Mobile Network

Use this comparison site to pick the best and cheapest mobile phone network in the UK

02 October 201310 Comments by Jon M

What caused the Giffgaff outage?

giffgaff outage

Back in April, Giffgaff suffered a partial network outage for a few hours. We liveblogged the event throughout the evening and later, Mike Fairman, the “gaffer” and CEO of Giffgaff issued a formal apology on the Giffgaff blog.

However, we wanted to dig a little deeper and find out the exact explanation for the series of events that led to the outage. After all, many things must have gone wrong to lead to the particular situation that left untold thousands without any mobile signal for several hours. And since there was another widespread outage at Giffgaff only last Friday, what better time than now to look back at the past mistakes have been made? [edit: There’s been another widespread outage tonight since we published this post. Seriously!]

This is especially true as there had only recently been an O2 issue in October the previous year after which Derek McManus, the Chief Operating Officer, promised a £10 million investment in infrastructure to prevent the same thing happening again. There had also been a major 24-hour outage in July which prompted Telefónica UK CEO Ronan Dunne to apologise and offer compensation to >O2 customers as well as a small outage on Giffgaff in March last year.

Given these previous issue and the promises of substantial investments in infrastructure to avoid further outages, we feel it’s only fair for customers to know the root cause and the decisions that led to them being without their phone for such a long time. Previously we investigated the true details of the big O2 outage so now we’re aiming to do the same for this one.

Giffgaff usually have excellent communication and kept users up to date through the forums while the issue was ongoing. They also posted several blog posts detailing the causes of the outage and what prophylactic measures would be taken in the days and weeks after service was restored.

Charl Tintinger, Head of Operations at Giffgaff, made a blog post explaining in detail what happened. Effectively, his explanation was that a third party supplier “experienced a mains power failure, which resulted in a service wide outage”.

Now this may seem like an explanation, but it’s actually ignoring some very important issues. First of all, anyone who works in telecoms knows that it takes more than a power outage to interrupt critical systems than affect uptime and necessary services. The standard configuration for any data centre is for them to use normal mains power from the National Grid but, in the event of an outage, to automatically transfer to battery powered Uninterruptible Power Supplies (UPS). These keep the systems alive until the power is restored or, if the outage is ongoing, allow for a smooth transfer to backup diesel generators. These generators should automatically kick in and start pumping out electricity before the batteries die.

:: Data below ::
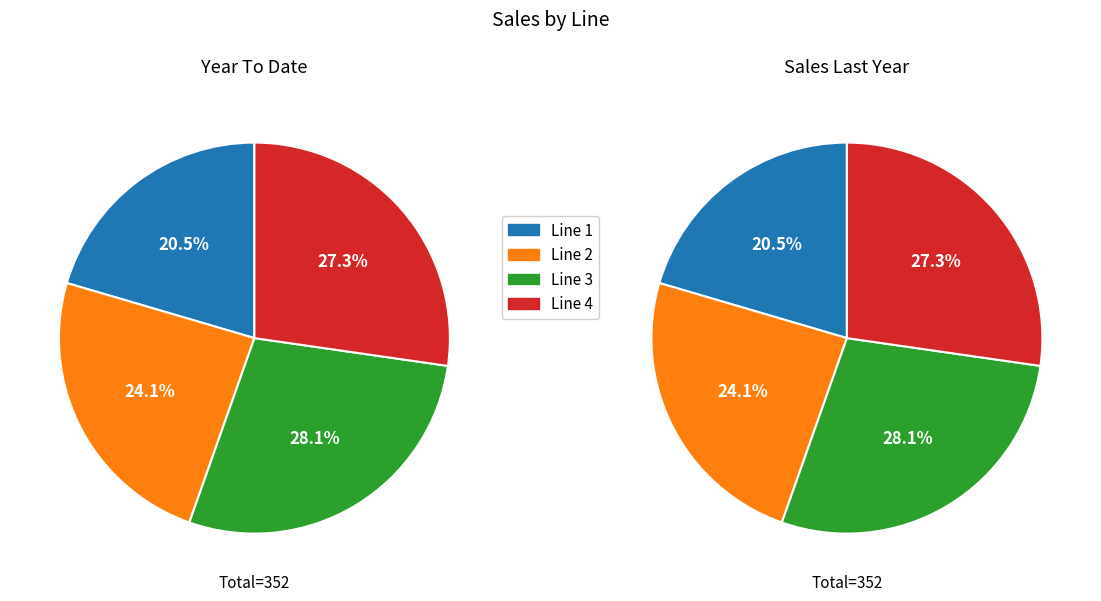

To the nearest percent, what is the difference between the largest and smallest slice percentages?

8%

:: Actions to take ::
a. Reproduce the part of the article on the Giffgaff outage from "This is especially" to "for this one.".
b. In the article on the Giffgaff outage, what position at Giffgaff did Charl Tintinger hold?

:: Task-by-task results ::
a.
This is especially true as there had only recently been an O2 issue in October the previous year after which Derek McManus, the Chief Operating Officer, promised a £10 million investment in infrastructure to prevent the same thing happening again. There had also been a major 24-hour outage in July which prompted Telefónica UK CEO Ronan Dunne to apologise and offer compensation to >O2 customers as well as a small outage on Giffgaff in March last year.

Given these previous issue and the promises of substantial investments in infrastructure to avoid further outages, we feel it’s only fair for customers to know the root cause and the decisions that led to them being without their phone for such a long time. Previously we investigated the true details of the big O2 outage so now we’re aiming to do the same for this one.

b. Head of Operations